Bell Canada Demonstrates Fragile Communications System

FTLComm - Tisdale
July 18, 1999

On Friday morning as I posted the first part of Ensign and went to pick up my email I discovered that the DNS server that handles our email was not working. I immediately called my son Tim to see if his server had crashed as that would explain my problem. Tim said he had just phoned MTS (Manitoba Telephone System) about the same problem and they were at a loss to explain what had happened.

It was much later in the day that we discovered the problem. A minor fire had broke out in a Bell Canada switching location in down-
town Toronto. The firemen
in attempting to contain the mostly smoke and electrical fire, cut off power to the facility including the back up alternate power supply. The switches in the station went dormant and so did most of the commerce in Canada.

The various data and telephone lines running through that switch location, were by Bell's accounts, about 120,000 subscribers, but it is what is carried on those lines that made the impact so profound. All of Canada's banking and credit card verification systems are routed through those lines. The main backbone of the the Internet in Canada ran through those switches and almost all of Toronto's stock exchange business relies upon this facility. From eleven, Toronto time until 5:00 that afternoon, Canada was back in 1950 or so, but without the paper infrastructure that made things work then.

Some analysis smiled wryly and pointed out to this little incident and said this is what January 1st could look like.

The main issues related to the amount we all depend upon electronic data communications. When we began our company Tim and Andrew gave it the name Faster Than Light Communications because at the time they were working on an Internet Service Provider project and thought connecting the company name with the Star Trek series and the technology that relied so heavily upon pressing things to the limits, was a good idea. In the fall of 1994 it was clear that the telephone as we knew it, was being transformed into something far more complex and the use we were making of those lines and switches would vastly alter the way things are.

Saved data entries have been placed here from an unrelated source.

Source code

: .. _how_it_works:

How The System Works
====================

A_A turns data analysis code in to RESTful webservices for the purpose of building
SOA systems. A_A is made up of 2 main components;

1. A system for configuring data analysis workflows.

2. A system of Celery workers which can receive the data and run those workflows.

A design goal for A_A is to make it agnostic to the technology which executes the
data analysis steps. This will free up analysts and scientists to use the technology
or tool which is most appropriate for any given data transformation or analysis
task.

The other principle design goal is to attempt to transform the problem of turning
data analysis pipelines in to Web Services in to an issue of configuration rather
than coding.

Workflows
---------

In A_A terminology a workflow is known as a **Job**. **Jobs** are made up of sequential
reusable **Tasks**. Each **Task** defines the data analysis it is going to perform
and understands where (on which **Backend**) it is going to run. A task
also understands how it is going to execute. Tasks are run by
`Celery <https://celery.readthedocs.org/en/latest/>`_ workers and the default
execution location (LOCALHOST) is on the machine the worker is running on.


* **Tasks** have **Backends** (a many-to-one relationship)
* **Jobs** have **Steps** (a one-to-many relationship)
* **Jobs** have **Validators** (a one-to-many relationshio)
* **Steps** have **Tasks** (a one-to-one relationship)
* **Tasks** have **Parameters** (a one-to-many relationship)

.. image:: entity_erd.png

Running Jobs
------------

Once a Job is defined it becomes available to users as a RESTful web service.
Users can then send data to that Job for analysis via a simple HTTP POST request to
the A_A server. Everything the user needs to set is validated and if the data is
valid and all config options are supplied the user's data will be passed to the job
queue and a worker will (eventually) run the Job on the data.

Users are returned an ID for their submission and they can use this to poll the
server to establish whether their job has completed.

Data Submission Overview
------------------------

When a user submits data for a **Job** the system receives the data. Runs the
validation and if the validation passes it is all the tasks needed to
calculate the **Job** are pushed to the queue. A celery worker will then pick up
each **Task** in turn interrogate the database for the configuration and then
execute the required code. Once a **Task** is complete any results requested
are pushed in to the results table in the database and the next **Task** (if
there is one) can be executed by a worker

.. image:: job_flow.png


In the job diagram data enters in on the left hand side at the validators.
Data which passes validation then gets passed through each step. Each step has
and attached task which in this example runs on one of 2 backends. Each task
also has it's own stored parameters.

The growth and reliance upon Faxes for business was already replacing postal services and the Internet with all of its various features would push the envelop even further. The banks had discovered that they could cut payroll and expand their services with two things, ATM (automatic teller machines) and credit cards. Both of these rely completely on dedicated, or call-up telephone service, to verify and carry out the transaction.

What wasn't planned, was that all of the banks and credit card companies would run everything through the hub of downtown Toronto, through the same small telephones switch system. With it knocked out, the system and all of its features collapsed.

The nature of the Internet as it was designed by the American military establishment, was to work as a self repairing net, if a site in the system fries then the network just takes another path. For reasons yet unknown, this did not happen Friday afternoon as Bell, who is gobbling up most of Canada's telecommunications companies including SaskTel, is routing everything through existing networks and as it has always operated, doing this to keep its profits up and costs down.

We now know that the economy of North America is now entirely dependent on telephone lines and switches. Without a doubt the weakest link.